The rest are still too busy looking in the dumpsters for “other man’s trash is my treasure” to tell us about their experience.

So were war survivors. Many simply wouldn’t open up, much less penning “the things we carried”.

Yet humanity can benefit from one another. We possess this gift called “empathy”.

And with it, we can cry when seeing a moving flick, or dance with our feet when a music piece resonates in us the first time we heard it (Starry starry night…..)

Passion or practicality? on CNN, we found that Quincy Jones piece on Moon Landing was actually played on t he moon 40 years ago.  I am sure the moon itself has inspired many generations of artists to compose and sing its praise.

It’s only fitting that when man lands on the moon, he plays some sort of music to serenade the most romantic entity of the galaxy. Romancing the moon. Being in love. Loving someone. Can’t help putting his/her image out of one’s mind.

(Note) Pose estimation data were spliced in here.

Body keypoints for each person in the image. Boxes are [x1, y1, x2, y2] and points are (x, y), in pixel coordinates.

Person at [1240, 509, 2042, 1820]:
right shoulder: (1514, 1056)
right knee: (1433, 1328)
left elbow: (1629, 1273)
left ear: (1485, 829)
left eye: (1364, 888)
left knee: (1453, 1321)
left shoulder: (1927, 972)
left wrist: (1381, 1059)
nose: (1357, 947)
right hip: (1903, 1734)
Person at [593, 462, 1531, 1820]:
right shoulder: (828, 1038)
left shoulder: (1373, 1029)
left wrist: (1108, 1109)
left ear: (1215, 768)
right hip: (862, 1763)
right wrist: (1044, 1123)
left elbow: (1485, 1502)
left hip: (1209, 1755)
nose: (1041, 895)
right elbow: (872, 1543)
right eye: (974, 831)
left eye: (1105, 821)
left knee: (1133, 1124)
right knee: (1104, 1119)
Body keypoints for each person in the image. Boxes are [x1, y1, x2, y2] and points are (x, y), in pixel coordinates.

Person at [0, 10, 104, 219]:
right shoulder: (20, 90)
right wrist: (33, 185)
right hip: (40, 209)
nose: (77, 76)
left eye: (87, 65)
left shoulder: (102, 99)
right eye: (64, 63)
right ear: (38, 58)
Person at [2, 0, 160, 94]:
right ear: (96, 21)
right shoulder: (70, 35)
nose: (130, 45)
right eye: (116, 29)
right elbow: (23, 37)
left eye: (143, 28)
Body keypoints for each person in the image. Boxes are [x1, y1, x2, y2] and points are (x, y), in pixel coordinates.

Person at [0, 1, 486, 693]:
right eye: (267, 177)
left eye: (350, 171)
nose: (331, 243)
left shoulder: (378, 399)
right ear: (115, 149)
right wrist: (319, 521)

The more you push it out, the stronger it gets. Gotcha! Romance doesn’t belong to just one class of Southern Governor.

I am glad the poor can also love, for love and empathy are gifts which belong to everyone.

While only a few will rise out of poverty by the force of their penmanship, all can love with their beating hearts even when they go hungry at night. “starry starry night….”

In fact, it’s the people in dire circumstances who are more inclined to help their fellow suffering neighbors.

Frank Mc Court’s Angela Ashes touched on some of that theme. But Ann Frank’s testifies much more on compassion.